* Assignment *
Retype every entry word for word. Omit the pictures.

Stored data:
◇ ◇ ◇

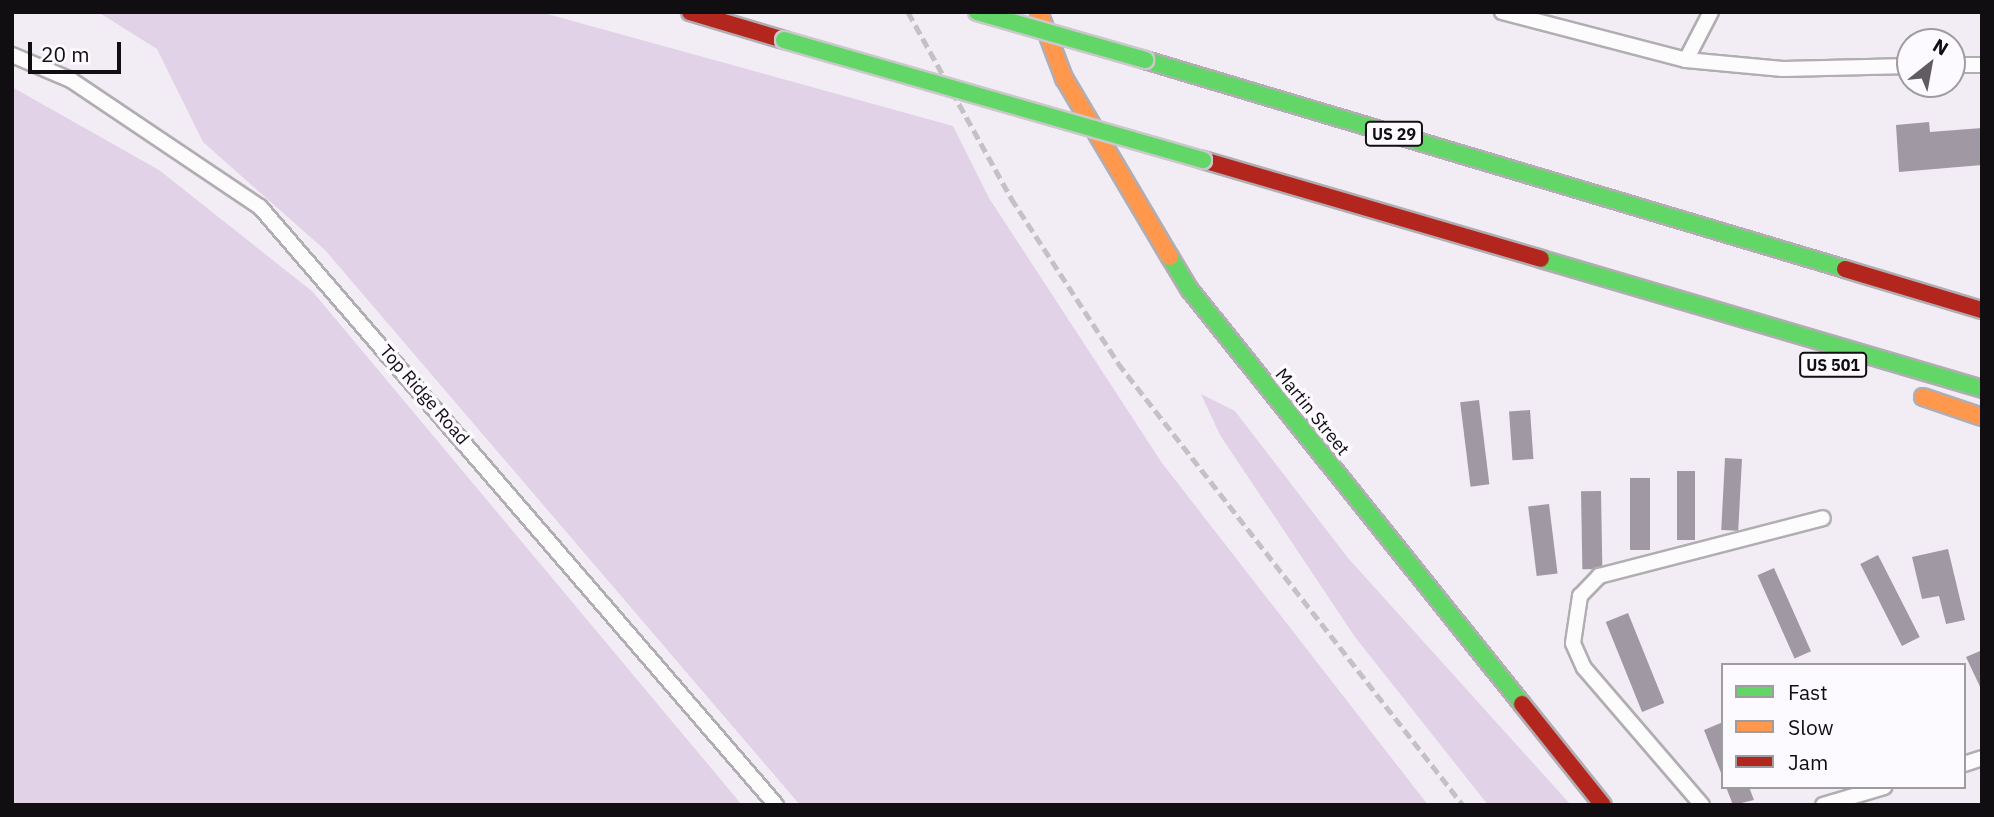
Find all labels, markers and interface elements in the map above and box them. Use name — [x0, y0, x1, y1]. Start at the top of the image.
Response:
scale bar — [32, 28, 124, 72]
north arrow — [1896, 28, 1966, 98]
text: N — [1929, 33, 1953, 61]
text: 20 m — [41, 40, 90, 68]
road number: US 29 — [1364, 122, 1424, 146]
street label: Top Ridge Road — [375, 341, 473, 449]
road number: US 501 — [1798, 352, 1868, 378]
street label: Martin Street — [1270, 364, 1354, 460]
legend — [1721, 663, 1966, 789]
text: Fast — [1788, 678, 1828, 706]
text: Slow — [1788, 713, 1834, 741]
text: Jam — [1788, 748, 1828, 776]

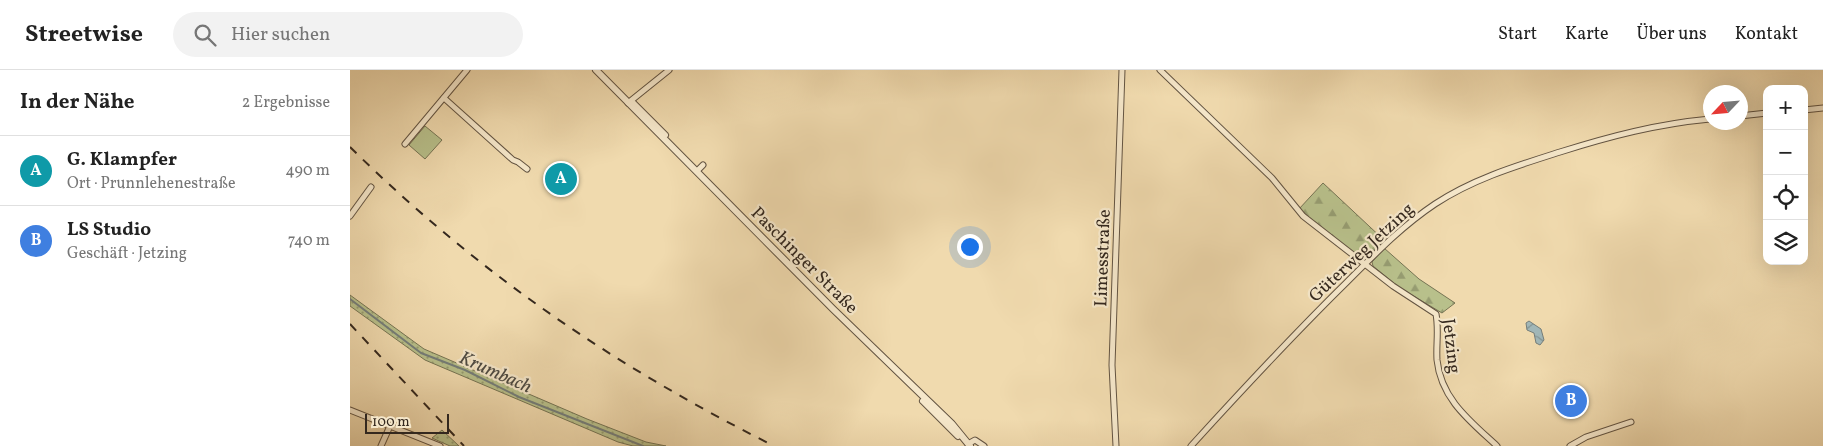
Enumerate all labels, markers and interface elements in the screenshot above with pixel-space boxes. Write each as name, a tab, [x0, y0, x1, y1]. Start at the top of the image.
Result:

◇ ◇ ◇

* Exercise answer *
Find all labels, markers and interface elements in the map above and box them. Use name — [x0, y0, x1, y1]. Start at the top of the image.
Response:
scale bar — [32, 28, 124, 72]
north arrow — [1896, 28, 1966, 98]
text: N — [1929, 33, 1953, 61]
text: 20 m — [41, 40, 90, 68]
road number: US 29 — [1364, 122, 1424, 146]
street label: Top Ridge Road — [375, 341, 473, 449]
road number: US 501 — [1798, 352, 1868, 378]
street label: Martin Street — [1270, 364, 1354, 460]
legend — [1721, 663, 1966, 789]
text: Fast — [1788, 678, 1828, 706]
text: Slow — [1788, 713, 1834, 741]
text: Jam — [1788, 748, 1828, 776]

Enumerate all labels, markers and interface elements in the screenshot above with pixel-space boxes. Write each as name, a tab, [x0, y0, x1, y1]. Start at the top of the image.
Result:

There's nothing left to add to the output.